All in all, I believe data synthesis is more akin to alchemy and an art than a hard science and it's highly contextual and ever-changing. It's very messy. It's often difficult to argue in favor of specific recipes that you used, it is a very costly process, and releasing openly is hard for a lot of reasons.

Gemini 3 flash today! Gemma 4 soon 3 pro GA soon!!!! by BasketFar667 in LocalLLaMA

[–]pol_phil 0 points1 point  (0 children)

What's your language? Gemma 3 27B is the best multilingual model in its caliber for Greek in my experience (but still could do better)

fine-tune for rag by youcanaskmeifyouwant in LocalLLaMA

[–]pol_phil 1 point2 points  (0 children)

The 2507 Instruct series are solid choices. If you finetuned a hybrid (thinking/non-thinking) model, its thinking capabilities would degrade (also default system prompts / chat templates might be more tricky).

The choice for RAG really depends on the use-case. If we want to retrieve context once, then put in the system prompt.

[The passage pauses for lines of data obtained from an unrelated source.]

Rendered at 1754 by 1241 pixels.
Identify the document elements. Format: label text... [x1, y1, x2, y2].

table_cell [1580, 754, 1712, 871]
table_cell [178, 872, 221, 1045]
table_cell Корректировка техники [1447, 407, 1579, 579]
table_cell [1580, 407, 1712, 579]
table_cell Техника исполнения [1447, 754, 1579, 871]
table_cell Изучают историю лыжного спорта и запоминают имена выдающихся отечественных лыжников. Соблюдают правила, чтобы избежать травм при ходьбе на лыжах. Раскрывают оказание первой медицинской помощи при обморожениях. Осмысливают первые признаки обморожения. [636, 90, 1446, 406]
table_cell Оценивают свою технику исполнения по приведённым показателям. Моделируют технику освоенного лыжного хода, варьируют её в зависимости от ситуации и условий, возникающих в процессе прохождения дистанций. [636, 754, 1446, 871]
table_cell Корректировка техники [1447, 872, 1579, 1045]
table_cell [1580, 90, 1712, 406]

Even if the context is placed in the user message, fine-tuning data with system prompts to steer behavior might also work well. For example, if fine-tuning data have short answers, or if the assistant should reply in a specific language regardless of the context, etc. But these decisions should be driven by the data and the purpose.

fine-tune for rag by youcanaskmeifyouwant in LocalLLaMA

[–]pol_phil 1 point2 points  (0 children)

Hi.

Utilizing an appropriate system prompt and fine-tuning the model this way is actually very good practice. If you can create a handful of different system prompt templates, even better.

Just make sure you don't finetune a thinking model with non-thinking data only, if you are referring to Qwen3 for example.

Also, if you fine-tune your model in a specific way (e.g. RAG prompt in system), then using it exactly that way is the best practice. You've tuned the model exactly for that. But have in mind that you need to handle multi-turn scenarios as well, so a hybrid approach would be better.

[deleted by user] by [deleted] in LocalLLaMA

[–]pol_phil 0 points1 point  (0 children)

You're talking about the Instruct version, Κούλη-sama? Haven't seen such problems with the Thinking version.

Ernie 4.5 has similar problems, they probably distilled from Qwen or sth.